> _ASSIGNMENT_: Say how many of the lines below include the word "movement". Only the number should be given.

------ DATA SHOWN ------

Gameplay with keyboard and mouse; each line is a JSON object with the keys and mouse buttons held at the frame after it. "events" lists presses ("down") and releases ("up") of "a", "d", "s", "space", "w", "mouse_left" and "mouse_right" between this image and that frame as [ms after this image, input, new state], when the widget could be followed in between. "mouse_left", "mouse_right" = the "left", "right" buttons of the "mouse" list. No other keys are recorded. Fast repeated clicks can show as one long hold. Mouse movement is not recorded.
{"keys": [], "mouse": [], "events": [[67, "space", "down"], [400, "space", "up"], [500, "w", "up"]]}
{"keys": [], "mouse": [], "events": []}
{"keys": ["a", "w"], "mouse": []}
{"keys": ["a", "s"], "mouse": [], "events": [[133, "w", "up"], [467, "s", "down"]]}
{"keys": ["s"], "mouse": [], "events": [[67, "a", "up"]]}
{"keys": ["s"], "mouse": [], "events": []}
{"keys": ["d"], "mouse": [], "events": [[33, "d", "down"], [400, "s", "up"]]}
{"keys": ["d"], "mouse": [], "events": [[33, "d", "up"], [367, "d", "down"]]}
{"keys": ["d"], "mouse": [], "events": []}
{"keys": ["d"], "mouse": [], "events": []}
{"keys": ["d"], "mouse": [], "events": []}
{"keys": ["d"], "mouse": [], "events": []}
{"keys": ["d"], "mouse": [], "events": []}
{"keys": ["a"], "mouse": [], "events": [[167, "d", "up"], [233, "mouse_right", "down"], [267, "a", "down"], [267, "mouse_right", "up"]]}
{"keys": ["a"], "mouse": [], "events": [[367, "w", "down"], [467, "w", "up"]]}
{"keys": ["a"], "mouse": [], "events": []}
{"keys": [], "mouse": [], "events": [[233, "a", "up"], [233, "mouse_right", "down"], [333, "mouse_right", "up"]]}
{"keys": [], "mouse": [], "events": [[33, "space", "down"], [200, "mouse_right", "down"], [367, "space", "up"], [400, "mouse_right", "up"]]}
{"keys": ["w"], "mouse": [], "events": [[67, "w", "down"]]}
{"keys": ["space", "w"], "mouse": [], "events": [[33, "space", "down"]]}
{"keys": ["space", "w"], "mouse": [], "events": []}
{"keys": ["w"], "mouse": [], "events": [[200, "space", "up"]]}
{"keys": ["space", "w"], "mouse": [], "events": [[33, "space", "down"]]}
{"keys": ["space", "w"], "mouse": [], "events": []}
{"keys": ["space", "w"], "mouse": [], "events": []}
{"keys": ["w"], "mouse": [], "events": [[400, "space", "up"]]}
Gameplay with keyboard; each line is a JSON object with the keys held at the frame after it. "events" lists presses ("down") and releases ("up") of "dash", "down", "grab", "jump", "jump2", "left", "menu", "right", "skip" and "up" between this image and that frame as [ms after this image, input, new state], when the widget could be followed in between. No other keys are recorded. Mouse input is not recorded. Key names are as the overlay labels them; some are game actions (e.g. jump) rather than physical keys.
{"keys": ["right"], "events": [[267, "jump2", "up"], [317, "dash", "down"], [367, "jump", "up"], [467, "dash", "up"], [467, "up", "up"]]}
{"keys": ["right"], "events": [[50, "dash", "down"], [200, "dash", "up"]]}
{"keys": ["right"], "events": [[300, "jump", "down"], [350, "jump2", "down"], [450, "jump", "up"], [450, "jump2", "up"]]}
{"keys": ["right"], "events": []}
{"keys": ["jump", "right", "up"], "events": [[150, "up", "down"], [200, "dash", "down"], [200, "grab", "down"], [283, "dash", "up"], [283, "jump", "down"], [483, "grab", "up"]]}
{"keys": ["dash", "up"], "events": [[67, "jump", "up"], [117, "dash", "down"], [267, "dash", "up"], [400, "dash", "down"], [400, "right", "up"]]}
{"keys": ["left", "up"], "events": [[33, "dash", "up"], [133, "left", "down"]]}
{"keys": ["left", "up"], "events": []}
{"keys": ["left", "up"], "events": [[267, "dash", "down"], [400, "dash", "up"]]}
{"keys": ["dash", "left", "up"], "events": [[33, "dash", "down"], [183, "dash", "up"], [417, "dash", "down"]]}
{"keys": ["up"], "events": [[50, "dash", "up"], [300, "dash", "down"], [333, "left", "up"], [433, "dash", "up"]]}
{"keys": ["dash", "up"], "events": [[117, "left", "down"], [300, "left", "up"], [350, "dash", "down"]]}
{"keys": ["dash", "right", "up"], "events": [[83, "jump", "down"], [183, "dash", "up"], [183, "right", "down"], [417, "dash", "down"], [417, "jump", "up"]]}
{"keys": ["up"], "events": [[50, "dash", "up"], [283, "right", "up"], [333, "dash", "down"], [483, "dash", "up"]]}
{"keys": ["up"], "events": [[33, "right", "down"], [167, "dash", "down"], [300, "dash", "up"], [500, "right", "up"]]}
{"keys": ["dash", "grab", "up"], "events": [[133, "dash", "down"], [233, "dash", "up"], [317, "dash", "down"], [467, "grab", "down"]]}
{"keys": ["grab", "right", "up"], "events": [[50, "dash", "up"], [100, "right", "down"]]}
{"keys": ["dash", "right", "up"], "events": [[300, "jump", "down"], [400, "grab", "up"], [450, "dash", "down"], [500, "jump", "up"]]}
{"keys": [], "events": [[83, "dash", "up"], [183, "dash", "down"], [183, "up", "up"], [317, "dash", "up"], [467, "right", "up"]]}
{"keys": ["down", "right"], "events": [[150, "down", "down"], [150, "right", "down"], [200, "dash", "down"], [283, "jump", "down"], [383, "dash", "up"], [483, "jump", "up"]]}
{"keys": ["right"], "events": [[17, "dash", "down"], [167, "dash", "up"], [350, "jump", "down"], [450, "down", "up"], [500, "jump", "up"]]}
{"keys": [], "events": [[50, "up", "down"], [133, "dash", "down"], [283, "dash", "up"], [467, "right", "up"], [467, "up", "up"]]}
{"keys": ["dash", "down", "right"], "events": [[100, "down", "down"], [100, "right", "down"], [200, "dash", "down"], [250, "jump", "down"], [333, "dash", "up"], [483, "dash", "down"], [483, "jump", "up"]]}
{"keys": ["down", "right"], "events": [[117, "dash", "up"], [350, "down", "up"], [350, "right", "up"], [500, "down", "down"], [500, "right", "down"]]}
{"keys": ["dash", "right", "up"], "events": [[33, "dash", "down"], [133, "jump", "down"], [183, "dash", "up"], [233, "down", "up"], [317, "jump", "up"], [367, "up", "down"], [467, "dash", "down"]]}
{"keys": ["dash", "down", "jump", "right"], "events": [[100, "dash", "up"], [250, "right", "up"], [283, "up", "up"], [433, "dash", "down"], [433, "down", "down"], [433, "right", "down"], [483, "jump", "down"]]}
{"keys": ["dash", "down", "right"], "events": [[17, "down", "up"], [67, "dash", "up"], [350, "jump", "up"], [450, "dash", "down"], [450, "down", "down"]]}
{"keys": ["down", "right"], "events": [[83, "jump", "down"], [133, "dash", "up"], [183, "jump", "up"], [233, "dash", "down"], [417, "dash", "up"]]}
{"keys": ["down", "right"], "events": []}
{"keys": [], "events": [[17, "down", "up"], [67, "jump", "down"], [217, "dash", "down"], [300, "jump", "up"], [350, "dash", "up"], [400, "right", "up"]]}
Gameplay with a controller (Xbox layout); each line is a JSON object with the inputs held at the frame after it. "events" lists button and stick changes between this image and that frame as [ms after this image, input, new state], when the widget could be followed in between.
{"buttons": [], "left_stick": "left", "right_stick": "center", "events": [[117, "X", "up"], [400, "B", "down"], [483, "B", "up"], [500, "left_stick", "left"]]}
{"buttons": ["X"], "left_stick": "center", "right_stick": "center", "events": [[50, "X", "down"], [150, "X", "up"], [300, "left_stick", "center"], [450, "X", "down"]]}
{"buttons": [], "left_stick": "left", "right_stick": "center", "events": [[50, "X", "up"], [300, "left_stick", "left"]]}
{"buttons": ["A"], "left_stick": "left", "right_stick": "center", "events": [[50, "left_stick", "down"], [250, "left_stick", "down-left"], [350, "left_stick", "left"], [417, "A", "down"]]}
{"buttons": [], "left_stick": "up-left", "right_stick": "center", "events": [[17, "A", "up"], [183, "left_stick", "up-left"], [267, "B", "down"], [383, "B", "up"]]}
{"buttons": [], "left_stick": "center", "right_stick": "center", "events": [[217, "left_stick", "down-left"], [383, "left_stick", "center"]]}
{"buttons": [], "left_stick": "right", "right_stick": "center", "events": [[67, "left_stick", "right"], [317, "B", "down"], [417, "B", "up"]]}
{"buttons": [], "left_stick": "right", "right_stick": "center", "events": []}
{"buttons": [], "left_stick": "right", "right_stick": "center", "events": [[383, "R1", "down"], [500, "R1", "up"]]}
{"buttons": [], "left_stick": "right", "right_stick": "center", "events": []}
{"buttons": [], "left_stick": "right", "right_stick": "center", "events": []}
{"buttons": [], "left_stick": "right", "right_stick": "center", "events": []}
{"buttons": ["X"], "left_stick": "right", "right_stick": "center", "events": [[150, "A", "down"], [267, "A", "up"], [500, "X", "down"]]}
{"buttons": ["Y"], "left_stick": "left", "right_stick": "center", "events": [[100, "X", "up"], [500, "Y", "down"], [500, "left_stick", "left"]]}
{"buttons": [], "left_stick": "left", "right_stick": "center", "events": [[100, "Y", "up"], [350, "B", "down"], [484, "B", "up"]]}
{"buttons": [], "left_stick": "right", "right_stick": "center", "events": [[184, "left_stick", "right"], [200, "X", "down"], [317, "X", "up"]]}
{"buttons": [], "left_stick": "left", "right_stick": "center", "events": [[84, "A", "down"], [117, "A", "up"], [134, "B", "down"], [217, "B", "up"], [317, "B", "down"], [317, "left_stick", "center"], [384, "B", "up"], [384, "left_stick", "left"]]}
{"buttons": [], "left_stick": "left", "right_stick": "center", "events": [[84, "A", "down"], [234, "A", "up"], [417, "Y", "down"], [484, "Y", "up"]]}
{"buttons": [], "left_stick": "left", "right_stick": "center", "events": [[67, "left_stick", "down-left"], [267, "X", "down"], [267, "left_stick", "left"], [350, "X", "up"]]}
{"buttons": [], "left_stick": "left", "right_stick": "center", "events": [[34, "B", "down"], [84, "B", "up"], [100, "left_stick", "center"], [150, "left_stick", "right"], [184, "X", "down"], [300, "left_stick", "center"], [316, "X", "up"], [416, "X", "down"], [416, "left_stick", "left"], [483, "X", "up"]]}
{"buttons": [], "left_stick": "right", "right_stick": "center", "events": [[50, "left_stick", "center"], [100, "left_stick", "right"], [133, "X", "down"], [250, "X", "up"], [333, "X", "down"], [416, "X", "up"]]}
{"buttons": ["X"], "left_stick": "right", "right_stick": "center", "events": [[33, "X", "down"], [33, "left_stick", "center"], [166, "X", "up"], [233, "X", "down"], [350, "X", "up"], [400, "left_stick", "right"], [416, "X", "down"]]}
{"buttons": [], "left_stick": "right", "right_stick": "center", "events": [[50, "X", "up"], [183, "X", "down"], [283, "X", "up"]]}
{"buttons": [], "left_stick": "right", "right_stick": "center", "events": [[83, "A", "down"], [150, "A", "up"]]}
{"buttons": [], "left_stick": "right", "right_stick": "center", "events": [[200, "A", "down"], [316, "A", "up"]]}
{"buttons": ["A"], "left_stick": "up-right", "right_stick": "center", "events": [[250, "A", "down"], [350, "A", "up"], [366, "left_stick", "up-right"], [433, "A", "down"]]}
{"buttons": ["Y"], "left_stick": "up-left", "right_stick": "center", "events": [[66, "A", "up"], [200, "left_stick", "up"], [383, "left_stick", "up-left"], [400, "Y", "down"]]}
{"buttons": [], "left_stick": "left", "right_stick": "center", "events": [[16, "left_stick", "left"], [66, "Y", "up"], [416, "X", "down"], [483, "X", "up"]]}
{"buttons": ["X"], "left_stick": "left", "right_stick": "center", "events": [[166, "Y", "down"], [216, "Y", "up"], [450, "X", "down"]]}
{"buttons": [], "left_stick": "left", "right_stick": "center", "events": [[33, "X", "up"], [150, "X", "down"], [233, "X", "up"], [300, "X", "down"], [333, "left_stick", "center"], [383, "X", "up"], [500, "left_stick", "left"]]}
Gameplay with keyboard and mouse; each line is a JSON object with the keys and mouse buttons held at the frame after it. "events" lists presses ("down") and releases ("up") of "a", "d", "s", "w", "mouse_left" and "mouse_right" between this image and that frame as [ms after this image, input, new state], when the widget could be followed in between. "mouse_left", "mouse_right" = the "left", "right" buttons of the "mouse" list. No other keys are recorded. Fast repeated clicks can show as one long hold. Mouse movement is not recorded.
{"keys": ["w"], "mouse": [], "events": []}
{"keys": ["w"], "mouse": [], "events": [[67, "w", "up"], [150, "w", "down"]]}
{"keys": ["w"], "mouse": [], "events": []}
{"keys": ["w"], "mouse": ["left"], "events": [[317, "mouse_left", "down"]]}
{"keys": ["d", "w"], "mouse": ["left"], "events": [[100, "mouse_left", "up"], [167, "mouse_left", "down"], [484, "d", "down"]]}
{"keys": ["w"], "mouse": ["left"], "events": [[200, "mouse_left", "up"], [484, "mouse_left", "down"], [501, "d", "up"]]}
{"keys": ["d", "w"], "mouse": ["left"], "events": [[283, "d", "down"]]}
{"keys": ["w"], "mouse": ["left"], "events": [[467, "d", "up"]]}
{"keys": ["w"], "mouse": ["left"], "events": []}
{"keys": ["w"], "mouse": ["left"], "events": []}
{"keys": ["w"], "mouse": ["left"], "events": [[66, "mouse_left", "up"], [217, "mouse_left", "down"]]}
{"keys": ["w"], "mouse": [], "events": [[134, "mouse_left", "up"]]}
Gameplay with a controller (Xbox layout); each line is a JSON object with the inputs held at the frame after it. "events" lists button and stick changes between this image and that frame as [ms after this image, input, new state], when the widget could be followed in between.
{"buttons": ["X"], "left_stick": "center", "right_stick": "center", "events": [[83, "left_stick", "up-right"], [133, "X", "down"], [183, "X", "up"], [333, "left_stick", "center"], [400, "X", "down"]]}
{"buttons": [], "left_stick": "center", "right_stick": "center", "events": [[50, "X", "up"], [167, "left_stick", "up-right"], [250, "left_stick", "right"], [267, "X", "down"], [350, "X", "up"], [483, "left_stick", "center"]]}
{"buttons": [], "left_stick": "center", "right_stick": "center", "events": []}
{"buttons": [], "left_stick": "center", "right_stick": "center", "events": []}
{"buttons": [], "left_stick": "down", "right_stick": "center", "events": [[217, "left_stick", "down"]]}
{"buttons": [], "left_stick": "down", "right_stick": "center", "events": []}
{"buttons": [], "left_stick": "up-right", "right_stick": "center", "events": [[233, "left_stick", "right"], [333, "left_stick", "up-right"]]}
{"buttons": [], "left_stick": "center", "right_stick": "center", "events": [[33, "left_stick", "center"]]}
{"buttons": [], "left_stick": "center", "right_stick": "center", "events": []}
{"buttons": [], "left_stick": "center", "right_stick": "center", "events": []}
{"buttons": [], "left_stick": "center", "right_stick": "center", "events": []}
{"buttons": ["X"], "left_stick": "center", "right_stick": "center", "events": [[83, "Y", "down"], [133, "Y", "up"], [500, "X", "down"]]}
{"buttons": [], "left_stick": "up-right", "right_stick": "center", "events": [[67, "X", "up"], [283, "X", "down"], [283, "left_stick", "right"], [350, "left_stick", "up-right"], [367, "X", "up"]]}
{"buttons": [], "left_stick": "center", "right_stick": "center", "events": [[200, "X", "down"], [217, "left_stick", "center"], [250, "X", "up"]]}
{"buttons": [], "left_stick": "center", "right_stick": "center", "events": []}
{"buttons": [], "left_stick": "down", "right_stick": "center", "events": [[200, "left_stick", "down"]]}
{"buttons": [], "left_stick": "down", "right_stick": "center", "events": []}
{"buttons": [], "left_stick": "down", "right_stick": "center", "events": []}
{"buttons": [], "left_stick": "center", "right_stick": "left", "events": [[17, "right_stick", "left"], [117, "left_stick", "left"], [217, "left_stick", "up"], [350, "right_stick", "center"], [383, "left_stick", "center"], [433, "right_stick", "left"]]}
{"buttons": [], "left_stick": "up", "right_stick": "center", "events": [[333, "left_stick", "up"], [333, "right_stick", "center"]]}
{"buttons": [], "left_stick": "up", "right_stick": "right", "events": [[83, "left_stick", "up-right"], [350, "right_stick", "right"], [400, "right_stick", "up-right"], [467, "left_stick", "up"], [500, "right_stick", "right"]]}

------

> _FINAL ANSWER_: 2